Ne consegue che la legge sulla Privacy tutela i dati solo sino a quando questi stessi sono dati personali, ma nel momento in cui questi dati vengono anonimizzati, ossia vengono privati del nome-cognome, questi non sono più tutelati dalla legge e possono essere gestiti e rivenduti a piacimento. Ma in realtà i dati deanonimizzati, veramente anonimi non sono. Non è sufficiente eliminare l'etichetta del nome-cognome a un dato per considerarlo anonimo, in quanto bastano pochi elementi per ricostruire l'identità di una persona: ad esempio se una persona abita in quella città ed è un medico, visto che potrebbe esserci solo un medico in quella città diventa facile sapere chi è. Incrociando le enormi banche di dati che vengono raccolte, conservate e vendute in quanto anonime, diventa facile ricostruire l'identità di una persona. Se so tre cose di te, ad esempio il cap, il sesso e il mestiere, so anche chi sei. Soprattutto se ho a disposizione alcune banche dati "anonimi" da incrociare. Questo rende obsoleta l'attuale legge sulla privacy che considera i dati anonimi solo perché privi del nome. La sfida alla privacy futura consiste nel riuscire a utilizzare economicamente dati senza violare i diritti dell'individuo. Il gruppo di lavoro per la tutela dei dati personali Articolo 29 ha stabilito che un dato è personale quando l'entità in suo possesso può risalire al suo proprietario. Viceversa un dato è anonimo solo se la sua anonimizzazione è irreversibile, ossia solo quando non sia più possibile risalire all'identità della persona che ha prodotto e quindi possedeva il suo dato. Questo è importante visto che per la legislazione italiana un dato anonimo non è considerato dato personale e di conseguenza perde la tutela dalla legge sulla privacy.

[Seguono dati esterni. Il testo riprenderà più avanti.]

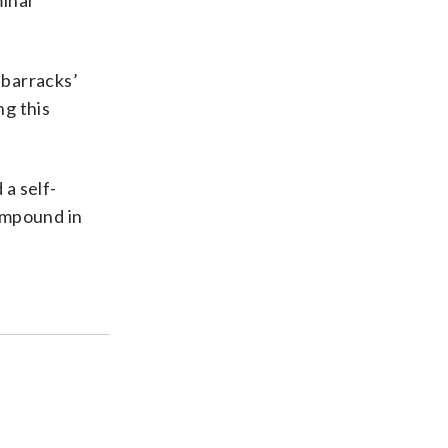
minal
 barracks’
ng this
a self-
ompound in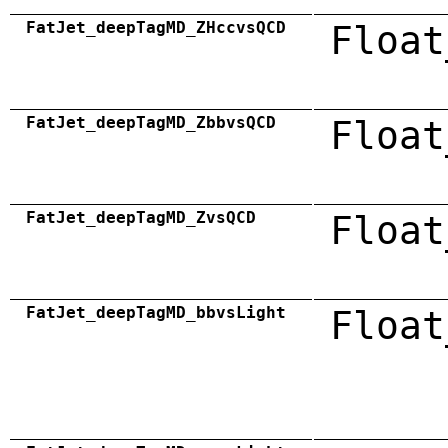
FatJet_deepTagMD_ZHccvsQCD
Float
FatJet_deepTagMD_ZbbvsQCD
Float
FatJet_deepTagMD_ZvsQCD
Float
FatJet_deepTagMD_bbvsLight
Float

Per il valore economico portato dai dati questi non devono semplicemente essere chiusi a chiave perché siano tutelati e inaccessibili a terzi, infatti le aziende rivendicano il diritto a utilizzare i dati e rivenderli per far funzionare il motore economico, sostenendo che perderne completamente l'uso in virtù della tutela della privacy rappresenta una perdita non sopportabile. Inoltre attualmente le aziende percepiscono la tutela dei dati come un problema che si esprime nei costi per la gestione/tutela delle banche dati, potrebbero considerare la tutela dei dati come un freno all'innovazione e di conseguenza rischiano di essere soggette a considerare con favore degli espedienti per aggirare il peso della legge.

I cittadini del resto non posseggono una percezione realistica del valore dei loro dati e sono considerati dei meri consumatori dai quali ottenere dati personali per usarli o rivenderli, azione questa che viene effettuata spesso proditoriamente o tramite policy di agreement opache, nel migliore dei casi viene proposto un servizio "gratuito" che corrisponde invece a uno scambio impari tra i dati offerti e servizio ricevuto (Facebook, Gmail). Le informazioni personali sono a tutti gli effetti una merce di scambio al quale viene applicato un valore economico che toccherebbe all'individuo decidere come gestire. Trovare un punto d'incontro tra diritto d'impresa e diritto alla privacy è una delle sfide da affrontare. Sappiamo che Internet non dimentica, ma l'enorme memoria che la rete ci offre è un vantaggio, la rete siamo noi, siamo noi a ricordare. Ancora una volta siamo alla ricerca di regole che tutelino la persona senza sprecare le nuove risorse.